Using Synonyms (Recoll 1.22 and later)

There are a number of different uses for synonyms in text search. They can be used at index time (either to increase or decrease the number of indexed terms), or at query time, to reduce user terms to a set of canonical ones, or to expand queries to match texts containing synonyms of the user terms.

Only the last approach is used in Recoll. Synonym groups can be defined so that a user query term which is found to be part of a synonym group will be optionally expanded into an OR query for all synonyms.

What is it good for ? The synonyms function is probably not going to help you find your letters to Mr. Smith. It is best used for domain-specific searches. For example, it was initially suggested by a user performing searches among historical documents: the synonyms file would contains nicknames and aliases for each of the persons of interest.

In practise, synonym groups are defined inside ordinary text files. Each line in the file defines a group. Example:

hi hello "good morning"

# not sure about "au revoir" though. Is this english ?
bye goodbye "see you" \
  "au revoir" 
    

As usual lines beginning with a # are comments, empty lines are ignored, and lines can be continued by ending them with a backslash.

The synonyms are searched for matches with user terms after these are stem-expanded, but the contents of the synonyms file itself is not subjected to stem expansion (1.22).
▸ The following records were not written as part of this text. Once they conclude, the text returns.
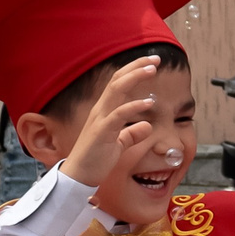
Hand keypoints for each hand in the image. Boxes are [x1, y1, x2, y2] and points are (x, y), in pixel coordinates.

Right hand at [62, 56, 163, 190]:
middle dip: (136, 67)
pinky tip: (148, 103)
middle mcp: (100, 110)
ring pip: (116, 91)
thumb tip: (146, 125)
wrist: (78, 176)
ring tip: (152, 70)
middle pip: (117, 80)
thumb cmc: (96, 160)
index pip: (118, 83)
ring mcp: (100, 120)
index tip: (151, 63)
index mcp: (104, 111)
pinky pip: (118, 115)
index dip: (133, 71)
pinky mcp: (101, 132)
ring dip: (135, 77)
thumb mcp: (118, 145)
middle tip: (156, 59)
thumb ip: (131, 134)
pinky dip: (133, 106)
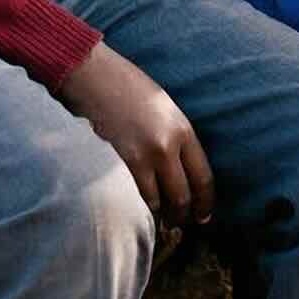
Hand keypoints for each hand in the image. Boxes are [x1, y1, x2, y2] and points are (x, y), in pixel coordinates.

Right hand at [56, 43, 213, 223]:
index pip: (204, 175)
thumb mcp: (162, 107)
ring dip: (165, 214)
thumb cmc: (125, 86)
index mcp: (183, 128)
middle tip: (183, 223)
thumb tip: (179, 164)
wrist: (93, 74)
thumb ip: (173, 134)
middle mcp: (171, 143)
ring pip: (165, 199)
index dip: (206, 200)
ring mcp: (149, 153)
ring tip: (163, 222)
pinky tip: (145, 211)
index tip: (204, 213)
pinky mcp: (126, 160)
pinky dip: (146, 208)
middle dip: (186, 213)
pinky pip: (143, 195)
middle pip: (186, 193)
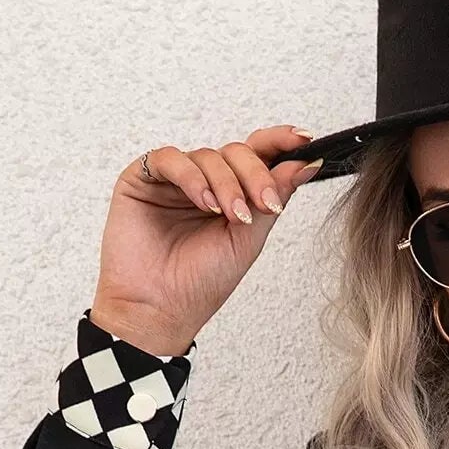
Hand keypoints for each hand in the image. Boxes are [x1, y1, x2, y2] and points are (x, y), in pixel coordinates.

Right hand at [89, 125, 324, 355]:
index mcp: (232, 193)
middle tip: (265, 204)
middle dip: (256, 175)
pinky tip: (204, 203)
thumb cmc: (202, 282)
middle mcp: (204, 181)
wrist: (160, 309)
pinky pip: (170, 159)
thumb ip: (273, 197)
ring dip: (226, 184)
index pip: (257, 155)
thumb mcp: (249, 238)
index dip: (280, 142)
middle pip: (237, 152)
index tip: (304, 138)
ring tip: (230, 216)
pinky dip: (192, 178)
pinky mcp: (142, 178)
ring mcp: (174, 179)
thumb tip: (306, 163)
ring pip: (208, 155)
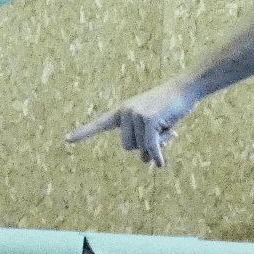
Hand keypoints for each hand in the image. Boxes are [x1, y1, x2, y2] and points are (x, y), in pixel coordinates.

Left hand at [67, 80, 200, 167]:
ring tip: (168, 126)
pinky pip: (150, 147)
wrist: (186, 88)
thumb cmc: (170, 108)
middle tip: (162, 131)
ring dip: (156, 144)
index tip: (67, 139)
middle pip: (127, 147)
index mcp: (122, 111)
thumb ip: (147, 143)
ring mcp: (136, 114)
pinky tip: (161, 164)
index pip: (100, 123)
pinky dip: (157, 156)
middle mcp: (125, 112)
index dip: (84, 133)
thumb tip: (146, 162)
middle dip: (144, 146)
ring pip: (141, 147)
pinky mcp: (149, 119)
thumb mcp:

This means that a match will not be found if the form present in the synonyms file is not present anywhere in the document set.

Multi-word synonyms are supported, but be aware that these will generate phrase queries, which may degrade performance (and also, no stemming).

A synonyms file can be specified in the GUI preferences, or as an option to recollq.

This feature is new in Recoll 1.22 and will probably need to be refined after some user feedback.